Accepted_test

Model for Searching Single Nucleotide Polymorphisms (SNP) for the Diagnosis of Hereditary Diseases
by Federyaev Klim Alexandrovich | Moscow Institute of Physics and Technology
Abstract ID: 533
Event: BGRS-abstracts
Sections: [Sym 4] Section “Human medical genomics/genetics”

The primary goal of the research is to develop and implement a highly efficient Python-based program to analyze SNPs, which are crucial in identifying hereditary diseases. This new software aims to significantly streamline the SNP analysis process by integrating data from various genetic databases such as dbSNP, SNPedia, 1000 Genomes Project, and Ensembl. The methods employed include data extraction from source files, identification of known genetic variations, clinical significance analysis, and frequency evaluation of variations across populations.The software automates SNP information extraction and annotation, simplifying the analysis for users with limited bioinformatics expertise. It provides customizable reports with visual elements such as charts and diagrams, which simplify the interpretation of genetic data for researchers and medical geneticists. The intuitive interface is designed to be user-friendly, reducing the barrier for entry for those without extensive bioinformatics training.

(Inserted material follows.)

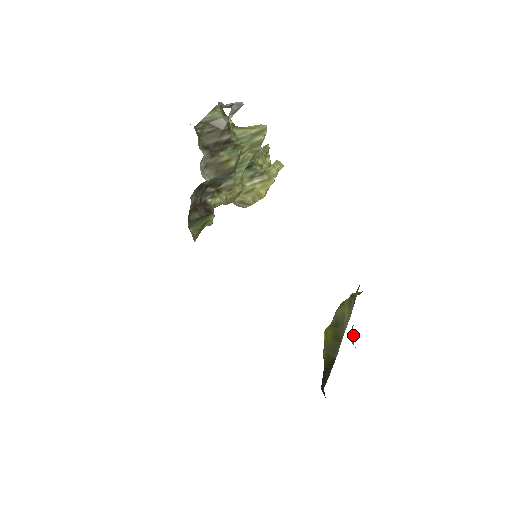
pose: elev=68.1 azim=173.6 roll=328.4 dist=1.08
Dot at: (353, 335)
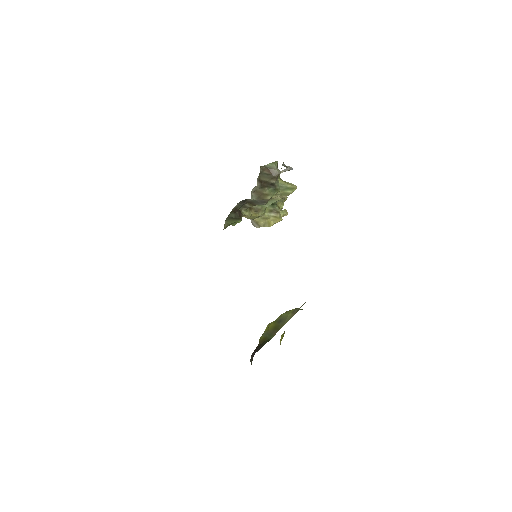
Dot at: occluded
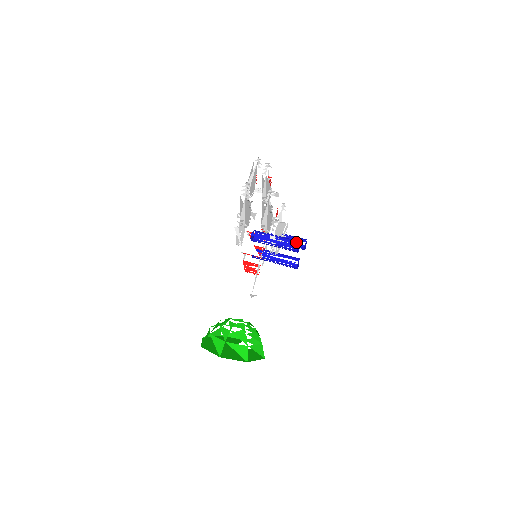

The results of this study show that the developed program significantly reduces the time and complexity involved in SNP analysis compared to existing tools, thereby enhancing the diagnostic and treatment methodologies in medical genetics. Overall, this work contributes to the advancement of medical genetics by improving the integration of SNP analysis into clinical workflows, making genetic testing more accessible and interpretable in clinical settings. The program enhances genetic diagnostics and treatment, ultimately advancing medical genetics by integrating SNP analysis into clinical workflows, making genetic testing more accessible and interpretable in clinical settings.